Source:
https://scmp.com/article/582677/filipino-toddler-thriving-year-after-life-saving-liver-transplant

Filipino toddler thriving a year after life-saving liver transplant

One year has made big difference to three-year-old Filipino Mark Jairius Mendoza, who received a HK$1 million life-saving liver transplant in the city with the help of generous Post readers and donors to coin-collection boxes in the Philippines.

Mark, back in town this week for a medical check-up at the Liver Transplant Centre almost a year after the March 9 transplant, is a happy and active youngster whose reliance on medicine has decreased dramatically.

His mother, Lyden, gave part of her liver during the marathon double surgery to cure her son of congenital biliary atresia, an absence or closure of ducts that drain bile from the liver.

'March 9 will be Mark's second birthday,' Mrs Mendoza said. 'I had promised to myself that I would bring him back to Hong Kong one year after the transplant, so he could see more of the city that made this possible.'

The boy turns four in August.

Mother and son flew in on Wednesday, and the next day went to see the liver surgeons Lo Chung-mau, chair professor of hepatobiliary surgery at the University of Hong Kong, and assistant professor of surgery Vanessa De Villa.
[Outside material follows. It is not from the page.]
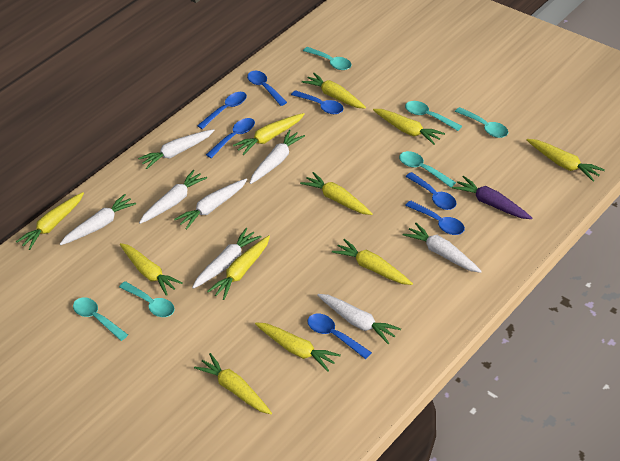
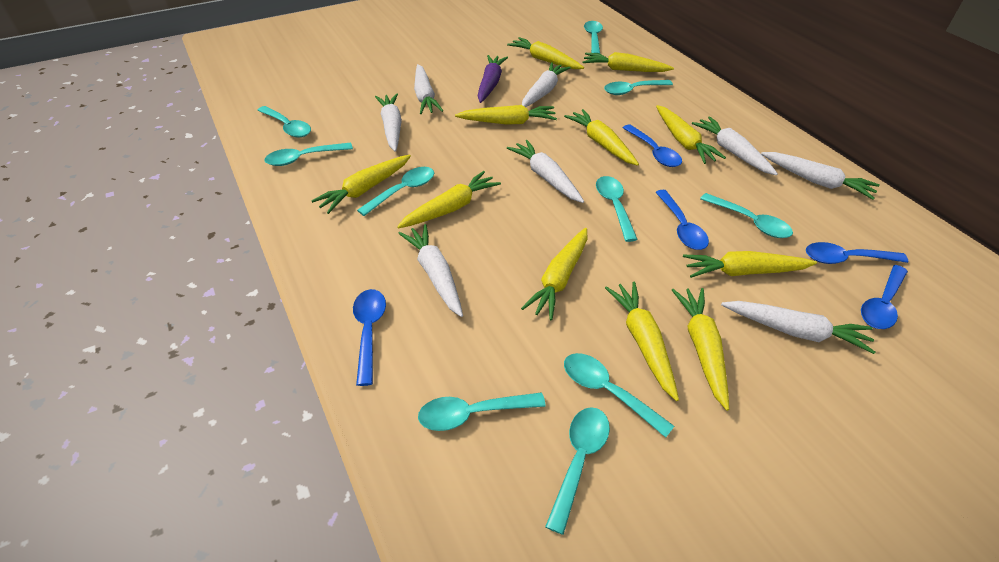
blue spoon: [197,92,247,129] [206,118,255,158] [247,71,287,106] [291,90,344,114] [308,314,372,359] [405,200,465,235] [406,172,457,210] = 7 -> [353,289,386,386] [623,124,682,167] [655,190,709,250] [806,242,908,264] [861,265,908,329] = 5
turquoise spoon: [73,297,128,341] [119,281,175,317] [303,47,352,70] [399,151,456,188] [405,101,462,131] [455,107,508,138] = 6 -> [257,106,311,137] [264,143,353,166] [357,167,434,216] [418,392,546,431] [545,407,610,535] [564,353,674,438] [584,21,603,54] [596,176,638,242] [604,80,673,95] [700,193,793,238] = 10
They fly back to Manila on Monday.

Mark has grown taller, talks a lot, keeps jumping and tumbling - and loves to collect toy dinosaurs and wearing his Blue Power Ranger wristband. From 18 doses of medicine a day, he now only has to take two and a weekly battery of tests has been reduced to monthly.

In June, Mark will start junior nursery school in Manila and by August might have a younger sibling. Mrs Mendoza is pregnant.